Berbagai gap mulai terbentuk antara negara yang pola pikirnya lebih maju dan negara-negara yang belum berkembang yang cenderung menjadi negara jajahan. Maka dari itu, muncul istilah the man dan the natives. The man dianalogikan sebagai bangsa barat yang dengan berbagai kemajuan pengetahuan dan teknologi yang dimiliki mampu menjajah dan menduduki negara-negara yang lebih lemah. Bangsa barat memposisikan dirinya sendiri sebagai bangsa besar yang berhak melakukan kolonialisasi terhadap the natives. Kedua istilah tersebut tidak lain adalah sebutan lain bangsa penjajah dan bangsa yang terjajah. The man merujuk pada golongan barat yang notabene adalah ras kaukasoid. Ras tersebut dianggap ciptaan terbaik yang memiliki talenta dan kekuasaan sehingga hal itu membuat mereka seolah berhak untuk melakukan ekspansi dan kolonisasi terhadap bangsa lain yang mereka anggap sebagai the natives. (Grovogui, 2007).

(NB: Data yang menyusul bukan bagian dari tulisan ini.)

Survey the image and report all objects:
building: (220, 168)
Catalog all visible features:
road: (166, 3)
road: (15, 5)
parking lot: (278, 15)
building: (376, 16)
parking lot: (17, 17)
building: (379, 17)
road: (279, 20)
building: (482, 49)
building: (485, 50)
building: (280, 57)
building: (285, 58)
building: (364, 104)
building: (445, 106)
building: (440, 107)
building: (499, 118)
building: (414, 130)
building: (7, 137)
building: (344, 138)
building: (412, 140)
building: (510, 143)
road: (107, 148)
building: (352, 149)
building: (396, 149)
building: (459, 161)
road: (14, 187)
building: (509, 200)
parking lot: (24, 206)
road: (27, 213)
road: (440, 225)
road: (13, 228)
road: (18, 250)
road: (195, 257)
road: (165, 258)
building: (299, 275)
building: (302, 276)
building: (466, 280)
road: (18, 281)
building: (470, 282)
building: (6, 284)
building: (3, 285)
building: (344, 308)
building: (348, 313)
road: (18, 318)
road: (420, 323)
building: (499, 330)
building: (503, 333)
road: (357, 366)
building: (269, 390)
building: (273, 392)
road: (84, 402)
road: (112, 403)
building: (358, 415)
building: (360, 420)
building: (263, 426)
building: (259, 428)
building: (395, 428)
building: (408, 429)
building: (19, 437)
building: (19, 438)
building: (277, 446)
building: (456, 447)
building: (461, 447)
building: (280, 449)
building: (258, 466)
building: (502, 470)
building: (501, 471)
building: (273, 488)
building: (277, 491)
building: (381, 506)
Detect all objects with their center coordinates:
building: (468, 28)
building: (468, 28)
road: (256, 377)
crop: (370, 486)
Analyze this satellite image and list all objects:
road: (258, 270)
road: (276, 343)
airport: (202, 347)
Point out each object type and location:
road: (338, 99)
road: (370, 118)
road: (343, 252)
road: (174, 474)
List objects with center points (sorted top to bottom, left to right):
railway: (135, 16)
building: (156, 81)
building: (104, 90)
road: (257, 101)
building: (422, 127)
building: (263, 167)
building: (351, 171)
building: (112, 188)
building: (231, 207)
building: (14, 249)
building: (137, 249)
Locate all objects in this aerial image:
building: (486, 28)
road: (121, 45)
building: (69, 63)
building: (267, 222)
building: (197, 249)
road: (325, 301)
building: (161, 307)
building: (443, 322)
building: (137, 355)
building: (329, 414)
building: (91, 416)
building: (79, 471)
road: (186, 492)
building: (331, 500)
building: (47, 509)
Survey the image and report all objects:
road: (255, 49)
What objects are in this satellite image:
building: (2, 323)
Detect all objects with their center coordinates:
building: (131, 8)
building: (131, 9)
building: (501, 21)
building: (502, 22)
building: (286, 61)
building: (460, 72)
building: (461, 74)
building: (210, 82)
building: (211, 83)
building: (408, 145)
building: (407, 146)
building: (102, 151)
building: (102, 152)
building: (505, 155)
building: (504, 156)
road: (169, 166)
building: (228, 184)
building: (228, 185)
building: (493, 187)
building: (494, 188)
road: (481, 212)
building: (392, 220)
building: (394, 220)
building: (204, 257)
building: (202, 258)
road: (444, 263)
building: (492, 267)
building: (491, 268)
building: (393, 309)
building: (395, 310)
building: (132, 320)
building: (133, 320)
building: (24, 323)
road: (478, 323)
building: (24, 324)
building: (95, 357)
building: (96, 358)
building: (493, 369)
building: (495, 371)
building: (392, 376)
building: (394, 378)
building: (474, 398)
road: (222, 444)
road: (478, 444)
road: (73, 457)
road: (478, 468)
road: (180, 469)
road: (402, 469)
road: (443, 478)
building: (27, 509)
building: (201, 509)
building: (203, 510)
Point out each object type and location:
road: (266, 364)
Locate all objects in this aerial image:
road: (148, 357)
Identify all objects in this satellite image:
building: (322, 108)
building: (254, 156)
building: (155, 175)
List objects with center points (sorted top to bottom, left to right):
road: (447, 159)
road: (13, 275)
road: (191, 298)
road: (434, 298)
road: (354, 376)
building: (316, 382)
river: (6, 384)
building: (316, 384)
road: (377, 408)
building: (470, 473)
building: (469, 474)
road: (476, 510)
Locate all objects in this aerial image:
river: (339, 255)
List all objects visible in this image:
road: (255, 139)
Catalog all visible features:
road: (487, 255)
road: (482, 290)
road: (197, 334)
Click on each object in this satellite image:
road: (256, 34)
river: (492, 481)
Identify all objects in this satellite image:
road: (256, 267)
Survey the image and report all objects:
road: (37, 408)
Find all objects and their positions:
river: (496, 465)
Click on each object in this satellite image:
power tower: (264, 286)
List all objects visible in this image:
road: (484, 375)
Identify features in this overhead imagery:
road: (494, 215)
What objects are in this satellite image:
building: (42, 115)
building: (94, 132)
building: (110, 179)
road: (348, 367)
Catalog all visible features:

Melalui hal tersebut dapat dilihat bahwa, asumsi dari post-kolonialisme adalah adanya identitiy, power, dan struggle. Pos-kolonialisme melihat bahwa power cenderung dimiliki oleh negara dunia pertama atau disebut juga dengan negara maju, dengan penggunaan teknologinya untuk menginvansi negara dunia ketiga. Sementara, identity menurut post-kolonialisme sendiri berfokus pada adanya kelas-kelas negara di dunia, antara penjajah dan negara terjajah, yang kemudian menghasilkan negara dunia pertama, kedua, maupun ketiga. Selain itu, struggle merupakan usaha yang disuarakan penstudi post-kolonialisme dengan berfokus pada self-determination dan dekolonisasi guna meruntuhkan penjajahan atau kolonialisme yang dengan demikian post-kolonialisme bersifat emansipatoris. Beberapa kritikan muncul terhadap kaum pos-kolonialisme karena tidak ada kontribusi yang begitu jelas terhadap asumsi dasar yang diacungkan kaum post-kolonialisme terhadap studi Hubungan Internasional. Kritik lainnya yang dihadapi pos-kolonialisme adalah kenyataan bahwa pos-kolonialisme adalah produk dari barat, sehingga nilai-nilai yang terkandung dalam post-kolonialisme tentu akan bersinggungan dengan budaya barat (Grovogui, 2007).

 

Referensi:

Ashley, Richard, 1996. The achievements of post-structuralism, in; Steve Smith, Ken Booth & Marysia Zalewski (eds.) International Theory: Positivism and Beyond, Cambridge University Press, pp. 240-253.

Campbell, David, 2007. Poststructuralism, in; Tim Dunne, Milja Kurki & Steve Smith (eds.) International Relations Theories, Oxford University Press, pp. 203-228.

Grovogui, SIba N, 2007. Postcolonialism, dalam: Tim Dunne, Mila Kurki & Steve Smith (eds.) ” International Relations Theories” Oxford University Press, pp. 229-246.

Wardhani, Baiq. 2016. Postcolonialism. Disampaikan pada kuliah Teori Hubungan Internasional, Departemen Hubungan Internasional, Universitas Airlangga. 2 Juni 2016.